Happy
Birthday, Duke Ellington!
On today's date in
1899, Edward Kennedy Ellington was born in Washington, DC.
The son of a former
White House butler, Elllington was born into a comfortable middle-class
African-American household. After some piano lessons from an aptly named Miss
Klinkscales, Ellington composed his first original piece, "The Soda Fountain
Rag." As early mentors, Ellington credited a local dance bandleader, Oliver
"Doc" Perry and a high school music teacher named Henry Grant, who introduced
him to contemporary classical masters like Debussy.
"I had a kind of
harmony inside me," Ellington later recalled. "a harmony which is part of my
race, but I needed harmony that has no race at all but is universal. So you see,
from both these men I received freely and generously. I repaid them as I could,
by playing piano for Mr.
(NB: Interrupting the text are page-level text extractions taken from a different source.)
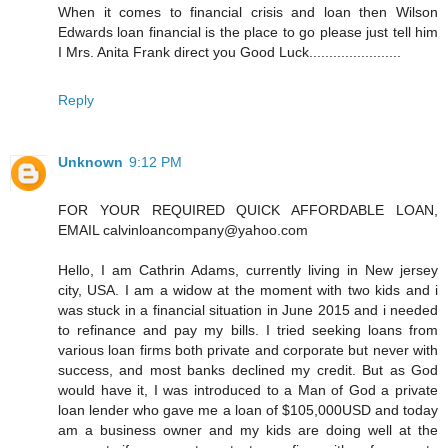
When it comes to financial crisis and loan then Wilson
Edwards loan financial is the place to go please just tell him
I Mrs. Anita Frank direct you Good Luck.......................
Reply
Unknown
9:12 PM
FOR YOUR REQUIRED QUICK AFFORDABLE LOAN,
EMAIL calvinloancompany@yahoo.com
Hello, I am Cathrin Adams, currently living in New jersey
city, USA. I am a widow at the moment with two kids and i
was stuck in a financial situation in June 2015 and i needed
to refinance and pay my bills. I tried seeking loans from
various loan firms both private and corporate but never with
success, and most banks declined my credit. But as God
would have it, I was introduced to a Man of God a private
loan lender who gave me a loan of $105,000USD and today
am a business owner and my kids are doing well at the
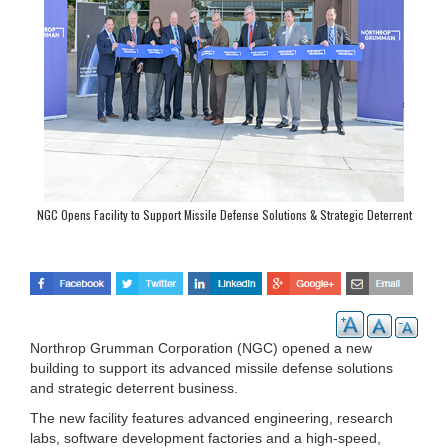
NGC Opens Facility to Support Missile Defense Solutions & Strategic Deterrent
Program
Northrop Grumman Corporation (NGC) opened a new
building to support its advanced missile defense solutions
and strategic deterrent business.
The new facility features advanced engineering, research
labs, software development factories and a high-speed,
Perry, and by learning all I could from Mr.
Grant."
Always a stylish
dresser, Ellington was nicknamed "The Duke" by friends, and after a stint with
Doc Perry's band, while still in his teens, he took a five-man dance band to New
York. That ensemble grew to 11 men by 1930 and to an orchestra of 19 by 1946. It
was an ensemble of jazz virtuosos, and for them Ellington would compose some
2000 original compositions, a body of work extensively documented in public and
private recordings, and now regarded as one of the most astonishing musical
accomplishments of the 20th century.